Anche su questi temi si era iniziato a ragionare durante i governi dell’Ulivo,
anche in una commissione di cui ero responsabile. Ma non c’è stato seguito,
non solo per mancanza di tempo, ma per un eccesso di prudenza.
- Chi è davvero statalista?
E’ per lo meno strano che i più strenui difensori di una definizione
puramente e univocamente legale di famiglia – che si richiamano ad ogni piè
sospinto all’art. 29 della Costituzione – siano proprio coloro che di molti
altri articoli della Costituzione hanno invece una concezione molto più…
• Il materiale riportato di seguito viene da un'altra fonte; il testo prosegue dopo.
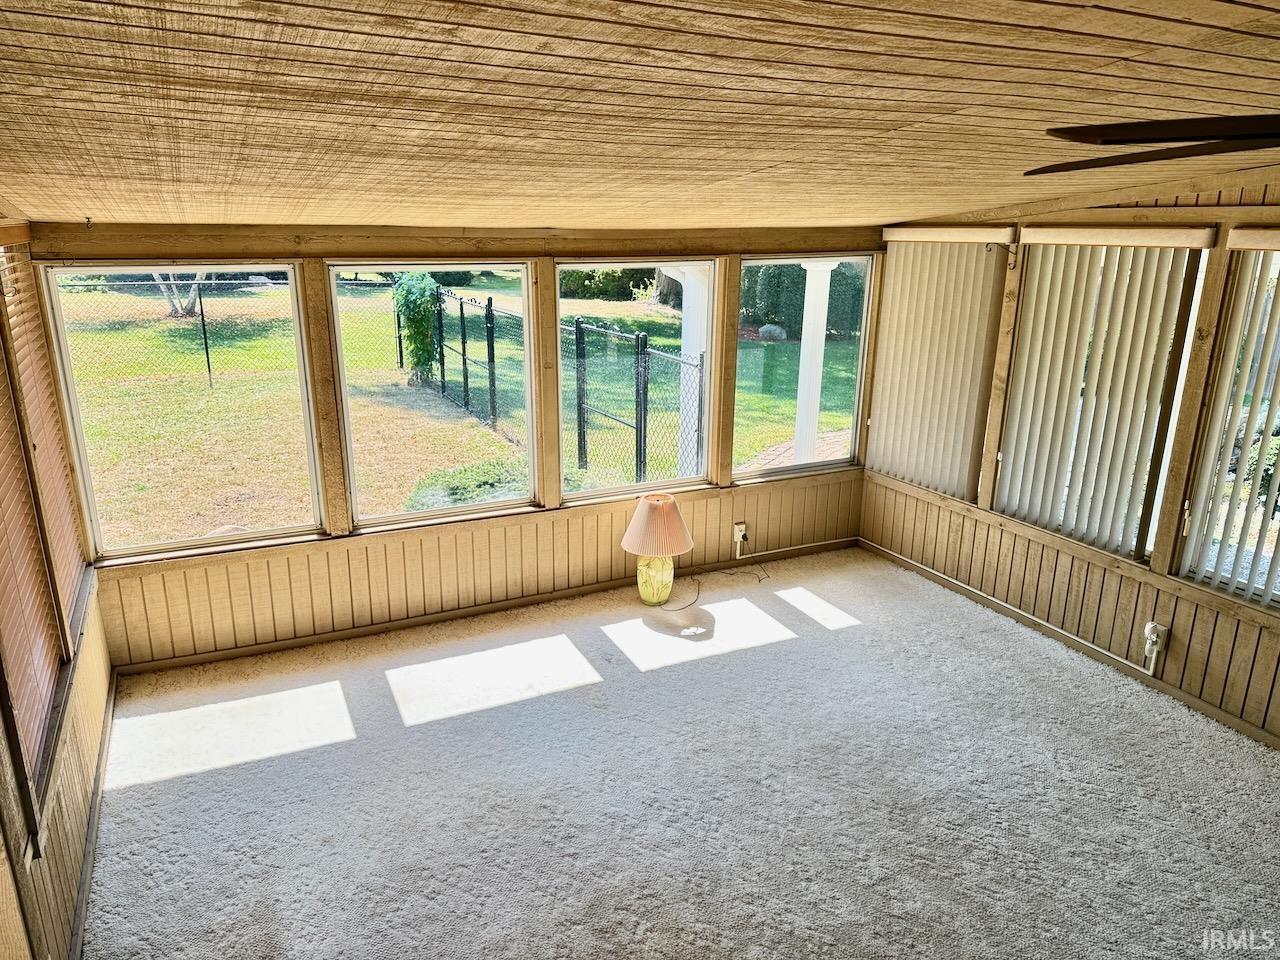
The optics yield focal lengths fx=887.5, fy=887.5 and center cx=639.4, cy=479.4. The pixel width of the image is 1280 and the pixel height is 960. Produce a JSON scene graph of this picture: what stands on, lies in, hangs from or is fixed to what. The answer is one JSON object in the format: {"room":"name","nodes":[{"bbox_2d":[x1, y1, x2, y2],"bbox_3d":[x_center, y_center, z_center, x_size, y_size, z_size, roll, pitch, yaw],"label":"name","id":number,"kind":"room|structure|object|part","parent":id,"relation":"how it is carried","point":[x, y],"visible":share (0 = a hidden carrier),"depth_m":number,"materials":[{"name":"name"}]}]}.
{"room":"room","nodes":[
{"label":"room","id":0,"kind":"room"},
{"bbox_2d":[0,224,113,959],"bbox_3d":[-1.247,0.652,1.275,0.168,2.483,5.791,-7,18,-24],"label":"left wall","id":1,"kind":"structure","parent":0,"point":[51,926],"depth_m":2.80,"materials":[{"name":"brown wood"}]},
{"bbox_2d":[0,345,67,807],"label":"window blind","id":2,"kind":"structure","parent":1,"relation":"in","point":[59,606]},
{"bbox_2d":[2,240,85,638],"bbox_3d":[-2.192,-0.181,3.250,0.053,1.286,0.943,-7,18,-24],"label":"window blind","id":3,"kind":"object","parent":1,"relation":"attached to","point":[64,552],"visible":0.77,"depth_m":3.23,"materials":[{"name":"brown wood"}]},
{"bbox_2d":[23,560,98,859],"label":"window sill","id":4,"kind":"structure","parent":1,"relation":"attached to","point":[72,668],"depth_m":2.79,"materials":[{"name":"brown wood"}]},
{"bbox_2d":[67,669,117,959],"bbox_3d":[-1.491,1.496,2.249,0.018,0.081,4.330,-7,18,-24],"label":"baseboard","id":5,"kind":"structure","parent":1,"relation":"attached to","point":[88,856],"depth_m":3.10,"materials":[{"name":"brown wood"}]},
{"bbox_2d":[21,220,881,672],"bbox_3d":[-0.512,-0.344,4.985,4.863,2.190,0.181,-7,18,-24],"label":"back wall","id":6,"kind":"structure","parent":0,"point":[133,574],"depth_m":4.71,"materials":[{"name":"brown wood"}]},
{"bbox_2d":[40,260,321,558],"bbox_3d":[-2.080,-0.324,4.188,1.042,1.347,0.082,-7,18,-24],"label":"window","id":7,"kind":"structure","parent":6,"relation":"in","point":[184,544],"depth_m":4.18,"materials":[{"name":"glass"}]},
{"bbox_2d":[328,261,540,527],"bbox_3d":[-1.051,-0.429,4.660,1.037,1.353,0.100,-7,18,-24],"label":"window","id":8,"kind":"structure","parent":6,"relation":"in","point":[348,436],"depth_m":4.66,"materials":[{"name":"clear glass"}]},
{"bbox_2d":[112,539,858,677],"bbox_3d":[-0.503,0.672,5.143,4.326,0.077,0.014,-7,18,-24],"label":"baseboard","id":9,"kind":"structure","parent":6,"relation":"attached to","point":[253,649],"depth_m":4.86,"materials":[{"name":"brown wood"}]},
{"bbox_2d":[556,259,714,502],"bbox_3d":[-0.031,-0.563,5.130,1.016,1.336,0.090,-7,18,-24],"label":"window","id":10,"kind":"structure","parent":6,"relation":"in","point":[626,488],"depth_m":5.13,"materials":[{"name":"clear glass"}]},
{"bbox_2d":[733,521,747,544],"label":"wall socket","id":11,"kind":"object","parent":6,"relation":"attached to","point":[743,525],"visible":0.92,"depth_m":5.56,"materials":[{"name":"white plastic"}]},
{"bbox_2d":[735,254,875,480],"bbox_3d":[1.038,-0.706,5.699,0.985,1.386,0.093,-7,18,-24],"label":"window","id":12,"kind":"structure","parent":6,"relation":"in","point":[796,469],"depth_m":5.73,"materials":[{"name":"clear glass"}]},
{"bbox_2d":[0,0,1279,231],"bbox_3d":[0.662,-0.946,2.228,4.870,0.113,6.387,-7,18,-24],"label":"ceiling","id":13,"kind":"structure","parent":0,"point":[767,157],"depth_m":1.87,"materials":[{"name":"brown wood"}]},
{"bbox_2d":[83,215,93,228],"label":"ceiling hook","id":14,"kind":"object","parent":13,"relation":"attached to","point":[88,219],"visible":0.97,"depth_m":3.35,"materials":[{"name":"metal"}]},
{"bbox_2d":[1031,113,1279,176],"bbox_3d":[1.259,-0.577,1.251,1.275,0.439,1.259,9,18,28],"label":"ceiling fan","id":15,"kind":"object","parent":13,"relation":"hanging from","point":[1156,138],"visible":0.98,"depth_m":1.36,"materials":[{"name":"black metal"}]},
{"bbox_2d":[75,544,1279,959],"bbox_3d":[0.642,1.460,2.774,4.713,0.118,5.941,-7,18,-24],"label":"carpet floor","id":16,"kind":"structure","parent":0,"point":[791,563],"depth_m":3.42,"materials":[{"name":"carpet"}]},
{"bbox_2d":[621,493,694,605],"bbox_3d":[0.099,0.393,5.000,0.427,0.624,0.430,-7,18,-24],"label":"table lamp","id":17,"kind":"object","parent":16,"relation":"on","point":[674,514],"visible":0.99,"depth_m":4.88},
{"bbox_3d":[0.077,0.535,5.058,0.225,0.296,0.231,3,16,9],"label":"lamp base","id":18,"kind":"part","parent":17,"relation":"part of","materials":[{"name":"yellow ceramic"}]},
{"bbox_2d":[656,567,768,610],"bbox_3d":[0.437,0.597,5.319,0.726,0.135,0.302,-7,18,-24],"label":"power cord","id":19,"kind":"object","parent":16,"relation":"on","point":[682,609],"visible":0.93,"depth_m":5.28,"materials":[{"name":"black plastic"}]},
{"bbox_2d":[857,170,1279,748],"bbox_3d":[2.752,-0.068,3.428,0.166,2.609,5.358,-7,18,-24],"label":"right wall","id":20,"kind":"structure","parent":0,"point":[1268,654],"depth_m":4.29,"materials":[{"name":"brown wood"}]},
{"bbox_2d":[865,236,1009,500],"bbox_3d":[1.724,-0.701,5.357,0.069,1.459,1.029,-7,18,-24],"label":"vertical blind","id":21,"kind":"object","parent":20,"relation":"attached to","point":[889,256],"visible":0.88,"depth_m":5.29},
{"bbox_2d":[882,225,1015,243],"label":"blind valance","id":22,"kind":"object","parent":20,"relation":"attached to","point":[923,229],"visible":0.98,"depth_m":4.95,"materials":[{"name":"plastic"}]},
{"bbox_2d":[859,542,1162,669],"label":"cable conduit","id":23,"kind":"object","parent":20,"relation":"attached to","point":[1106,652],"visible":0.98,"depth_m":4.81,"materials":[{"name":"white"}]},
{"bbox_2d":[856,539,1279,750],"bbox_3d":[2.549,1.034,3.965,0.014,0.078,4.565,-7,18,-24],"label":"baseboard","id":24,"kind":"structure","parent":20,"relation":"attached to","point":[1193,703],"depth_m":4.50,"materials":[{"name":"brown wood"}]},
{"bbox_2d":[997,242,1208,559],"bbox_3d":[2.299,-0.422,4.476,0.093,1.454,0.947,-7,18,-24],"label":"window","id":25,"kind":"structure","parent":20,"relation":"in","point":[1135,549],"depth_m":4.43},
{"bbox_2d":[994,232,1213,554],"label":"vertical blind","id":26,"kind":"object","parent":20,"relation":"attached to","point":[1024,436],"visible":0.86,"depth_m":4.37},
{"bbox_2d":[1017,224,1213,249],"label":"blind valance","id":27,"kind":"object","parent":20,"relation":"attached to","point":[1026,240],"visible":0.99,"depth_m":4.03,"materials":[{"name":"plastic"}]},
{"bbox_2d":[1143,620,1167,666],"bbox_3d":[2.420,0.778,4.184,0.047,0.207,0.082,-7,18,-24],"label":"wall outlet","id":28,"kind":"object","parent":20,"relation":"attached to","point":[1154,638],"visible":0.98,"depth_m":4.17,"materials":[{"name":"white plastic"}]},
{"bbox_2d":[1178,247,1279,604],"bbox_3d":[2.782,-0.157,3.501,0.088,1.470,1.029,-7,18,-24],"label":"window","id":29,"kind":"structure","parent":20,"relation":"in","point":[1278,477],"depth_m":3.85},
{"bbox_2d":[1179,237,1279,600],"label":"vertical blind","id":30,"kind":"object","parent":20,"relation":"attached to","point":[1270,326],"visible":0.94,"depth_m":3.75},
{"bbox_2d":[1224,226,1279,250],"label":"blind valance","id":31,"kind":"object","parent":20,"relation":"attached to","point":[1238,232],"visible":0.99,"depth_m":3.49,"materials":[{"name":"plastic"}]},
{"label":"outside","id":32,"kind":"structure","parent":0,"visible":0},
{"bbox_2d":[54,272,861,547],"label":"lawn","id":33,"kind":"structure","parent":32,"point":[653,318],"materials":[{"name":"green plant"}]},
{"bbox_2d":[151,272,205,318],"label":"tree","id":34,"kind":"object","parent":33,"relation":"on","point":[176,302],"visible":0.2,"materials":[{"name":"plant"}]},
{"bbox_2d":[54,272,366,389],"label":"chain-link fence","id":35,"kind":"object","parent":33,"relation":"on","point":[208,361],"visible":0.76,"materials":[{"name":"metal"}]},
{"bbox_2d":[390,274,440,386],"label":"climbing plant","id":36,"kind":"object","parent":33,"relation":"on","point":[420,358],"visible":0.76,"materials":[{"name":"green plant"}]},
{"bbox_2d":[405,457,525,510],"bbox_3d":[-1.326,0.109,7.447,1.348,0.479,0.980,-7,18,-24],"label":"shrub","id":37,"kind":"object","parent":33,"relation":"on","point":[454,493],"visible":0.39,"depth_m":7.25,"materials":[{"name":"green plant"}]},
{"bbox_2d":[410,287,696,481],"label":"chain-link fence","id":38,"kind":"object","parent":33,"relation":"on","point":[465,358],"visible":0.6,"depth_m":9.57,"materials":[{"name":"black metal"}]},
{"bbox_2d":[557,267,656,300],"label":"hedge","id":39,"kind":"object","parent":33,"relation":"on","point":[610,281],"visible":0.45,"materials":[{"name":"green plant"}]},
{"bbox_2d":[758,323,786,340],"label":"rock","id":40,"kind":"object","parent":33,"relation":"on","point":[767,329],"visible":0.87,"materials":[{"name":"grey stone"}]},
{"bbox_2d":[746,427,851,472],"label":"brick path","id":41,"kind":"structure","parent":33,"relation":"on","point":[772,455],"depth_m":9.53,"materials":[{"name":"brick"}]},
{"bbox_2d":[740,261,866,339],"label":"hedge","id":42,"kind":"object","parent":33,"relation":"on","point":[804,283],"visible":0.33,"materials":[{"name":"green plant"}]},
{"bbox_2d":[664,267,709,478],"bbox_3d":[0.444,-0.903,7.449,0.412,2.122,0.426,-7,18,-24],"label":"porch column","id":43,"kind":"structure","parent":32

evolutiva, se non francamente marginali; si pensi ad esempio alla questione del
finanziamento alla scuola privata, che si fa bellamente un baffo del dettato
costituzionale “senza oneri per lo stato” (e la Sinistra e l’Ulivo hanno
le loro responsabilità). Sono anche coloro che continuamente vedono le libertà
personali, i valori, i “mondi vitali” minacciati dalla intrusione dello
Stato, visto – spesso impropriamente - come portatore di una ideologia da
pensiero unico. E invece, nel caso della famiglia si aggrappano ad una
definizione legale per negare valore proprio alla capacità delle persone di
decidere e far valere il proprio modo di dare senso alle relazioni,
l’autenticità dei propri mondi vitali. Chi è statalista radicale in questo
caso?
Un’autentica posizione rispettosa della libertà e della capacità degli
individui di costruire mondi di senso deve offrire gli strumenti perché possano
trovare riconoscimento, senza imporgli l’aut aut tra l’adesione ad un
modello unico e la privazione di senso. Troppo comodo rivendicare la libertà di
educare i propri figli come si vuole, nei valori che si desiderano (per altro
con un qualche sprezzo della libertà dei figli, che ci si rifiuta di esporre ad
una pluralità di posizioni e alla possibilità di confronti non escludenti) e
viceversa rifiutare ad individui adulti la libertà di scegliere tra modalità
diverse, ma tutte dotate di senso e riconoscimento sociale, di proporsi come
coppia. Chi sostiene queste posizioni non ha a cuore la libertà degli
individui, ma solo quella di chi è in posizione di autorità.